======== SOURCE MATERIAL
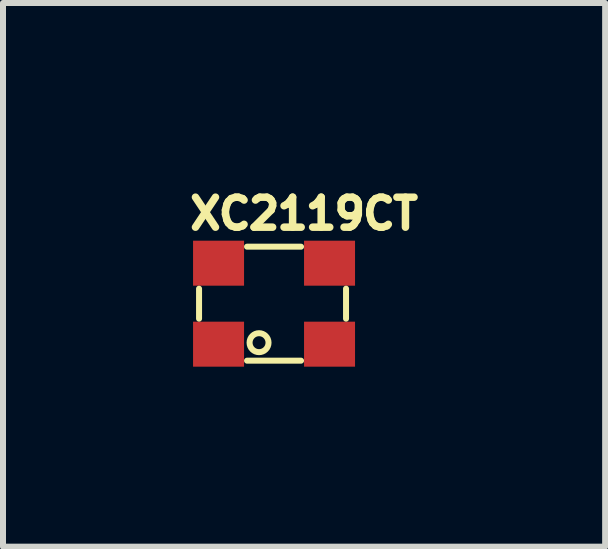
<source format=kicad_pcb>
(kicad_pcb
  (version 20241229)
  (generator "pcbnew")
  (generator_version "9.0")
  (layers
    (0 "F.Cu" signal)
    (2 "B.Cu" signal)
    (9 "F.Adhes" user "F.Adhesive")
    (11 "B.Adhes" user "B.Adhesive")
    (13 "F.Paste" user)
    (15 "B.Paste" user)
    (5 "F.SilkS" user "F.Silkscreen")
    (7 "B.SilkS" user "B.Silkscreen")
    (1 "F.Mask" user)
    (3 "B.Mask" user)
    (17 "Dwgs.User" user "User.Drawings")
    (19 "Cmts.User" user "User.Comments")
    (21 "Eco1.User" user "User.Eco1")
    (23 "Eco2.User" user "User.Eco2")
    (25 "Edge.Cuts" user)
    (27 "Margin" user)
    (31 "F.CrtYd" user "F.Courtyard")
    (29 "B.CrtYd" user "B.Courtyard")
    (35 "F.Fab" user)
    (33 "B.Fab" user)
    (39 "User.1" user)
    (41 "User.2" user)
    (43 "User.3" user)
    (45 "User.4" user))
  (footprint "XC2119CT"
    (layer "F.Cu")
    (at 1.518 2.012)
    (property "Reference" "XC2119CT" (at 0.5 -1.5 0) (layer "F.SilkS") (effects (font (size 0.5 0.5) (thickness 0.125))))
    (attr through_hole)
    (fp_line (start -1.25 -0.25) (end -1.25 0.25) (stroke (width 0.1) (type solid)) (layer "F.SilkS"))
    (fp_line (start -0.45 -0.95) (end 0.45 -0.95) (stroke (width 0.1) (type solid)) (layer "F.SilkS"))
    (fp_line (start 0.45 0.95) (end -0.45 0.95) (stroke (width 0.1) (type solid)) (layer "F.SilkS"))
    (fp_line (start 1.2 -0.25) (end 1.2 0.25) (stroke (width 0.1) (type solid)) (layer "F.SilkS"))
    (fp_circle (center -0.25 0.65) (end -0.1 0.6) (stroke (width 0.1) (type solid)) (fill no) (layer "F.SilkS"))
    (pad "1" smd rect (at -0.925 0.675) (size 0.85 0.75) (layers "F.Cu" "F.Mask" "F.Paste"))
    (pad "2" smd rect (at 0.925 0.675) (size 0.85 0.75) (layers "F.Cu" "F.Mask" "F.Paste"))
    (pad "3" smd rect (at 0.925 -0.675) (size 0.85 0.75) (layers "F.Cu" "F.Mask" "F.Paste"))
    (pad "4" smd rect (at -0.925 -0.675) (size 0.85 0.75) (layers "F.Cu" "F.Mask" "F.Paste")))
  (gr_rect
    (start -3 -3)
    (end 7.037 6.062)
    (stroke (width 0.1) (type default))
    (fill no)
    (layer "Edge.Cuts")))
</source>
================
### [EXERCISE DESCRIPTION]
What is wanted is one number: how many lines in the listing hold the string "Silkscreen".

### [ANSWER FOR THIS EXERCISE]
2